Available data section start
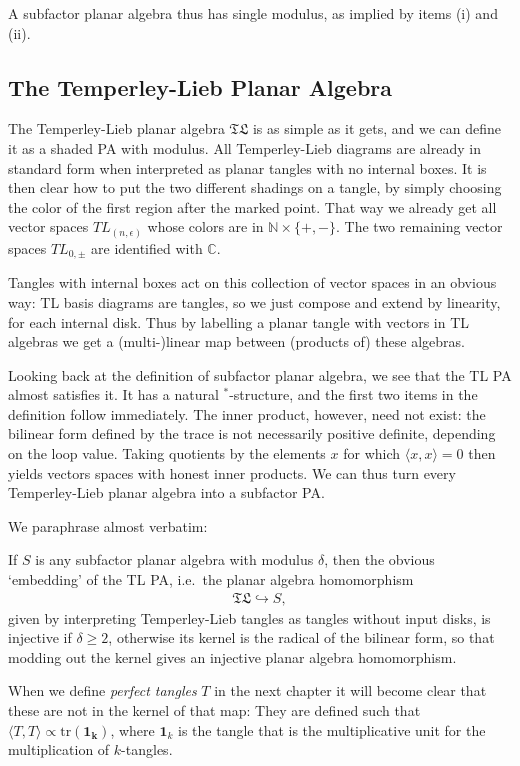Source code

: A subfactor planar algebra thus has single modulus, as implied by items \textsf{(i)} and \textsf{(ii)}.

\subsection{The Temperley-Lieb Planar Algebra}
The Temperley-Lieb planar algebra $\mathfrak{TL}$ is as simple as it gets, and we can define it as a shaded PA with modulus. All Temperley-Lieb diagrams are already in standard form when interpreted as planar tangles with no internal boxes. It is then clear how to put the two different shadings on a tangle, by simply choosing the color of the first region after the marked point. That way we already get all vector spaces $TL_{(n,\epsilon)}$ whose colors are in $\mathbb{N}\times\{+,-\}$. The two remaining vector spaces $TL_{0,\pm}$ are identified with $\mathbb{C}$.

Tangles with internal boxes act on this collection of vector spaces in an obvious way: TL basis diagrams are tangles, so we just compose and extend by linearity, for each internal disk. Thus by labelling a planar tangle with vectors in TL algebras we get a (multi-)linear map between (products of) these algebras.

Looking back at the definition of subfactor planar algebra, we see that the TL PA almost satisfies it. It has a natural ${}^*$-structure, and the first two items in the definition follow immediately. The inner product, however, need not exist: the bilinear form defined by the trace is not necessarily positive definite, depending on the loop value. Taking quotients by the elements $x$ for which $\langle x,x \rangle=0$ then yields vectors spaces with honest inner products. We can thus turn every Temperley-Lieb planar algebra into a subfactor PA.

We paraphrase \cite{peters2010planar} almost verbatim:
\begin{fact}If $S$ is any subfactor planar algebra with modulus $\delta$, then the obvious `embedding' of the TL PA, i.e.\ the planar algebra homomorphism
\begin{align*}
\mathfrak{TL}\hookrightarrow S,
\end{align*}
given by interpreting Temperley-Lieb tangles as tangles without input disks, is injective if $\delta \geq 2$, otherwise its kernel is the radical of the bilinear form, so that modding out the kernel gives an injective planar algebra homomorphism.
\end{fact}
When we define \emph{perfect tangles} $T$ in the next chapter it will become clear that these are not in the kernel of that map: They are defined such that $\langle T,T \rangle \propto \mathrm{tr}(\mathbf{1_k})$, where $\mathbf{1}_k$ is the tangle that is the multiplicative unit for the multiplication of $k$-tangles.

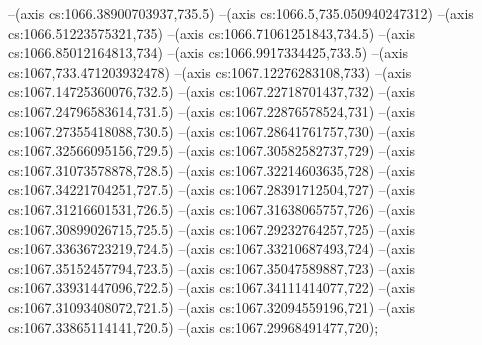 --(axis cs:1066.38900703937,735.5)
--(axis cs:1066.5,735.050940247312)
--(axis cs:1066.51223575321,735)
--(axis cs:1066.71061251843,734.5)
--(axis cs:1066.85012164813,734)
--(axis cs:1066.9917334425,733.5)
--(axis cs:1067,733.471203932478)
--(axis cs:1067.12276283108,733)
--(axis cs:1067.14725360076,732.5)
--(axis cs:1067.22718701437,732)
--(axis cs:1067.24796583614,731.5)
--(axis cs:1067.22876578524,731)
--(axis cs:1067.27355418088,730.5)
--(axis cs:1067.28641761757,730)
--(axis cs:1067.32566095156,729.5)
--(axis cs:1067.30582582737,729)
--(axis cs:1067.31073578878,728.5)
--(axis cs:1067.32214603635,728)
--(axis cs:1067.34221704251,727.5)
--(axis cs:1067.28391712504,727)
--(axis cs:1067.31216601531,726.5)
--(axis cs:1067.31638065757,726)
--(axis cs:1067.30899026715,725.5)
--(axis cs:1067.29232764257,725)
--(axis cs:1067.33636723219,724.5)
--(axis cs:1067.33210687493,724)
--(axis cs:1067.35152457794,723.5)
--(axis cs:1067.35047589887,723)
--(axis cs:1067.33931447096,722.5)
--(axis cs:1067.34111414077,722)
--(axis cs:1067.31093408072,721.5)
--(axis cs:1067.32094559196,721)
--(axis cs:1067.33865114141,720.5)
--(axis cs:1067.29968491477,720);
Available data section end
* _The problem_:
From the data above, copy each line with the string "begin" in it.

* _Answer to this task_:
\begin{fact}If $S$ is any subfactor planar algebra with modulus $\delta$, then the obvious `embedding' of the TL PA, i.e.\ the planar algebra homomorphism
\begin{align*}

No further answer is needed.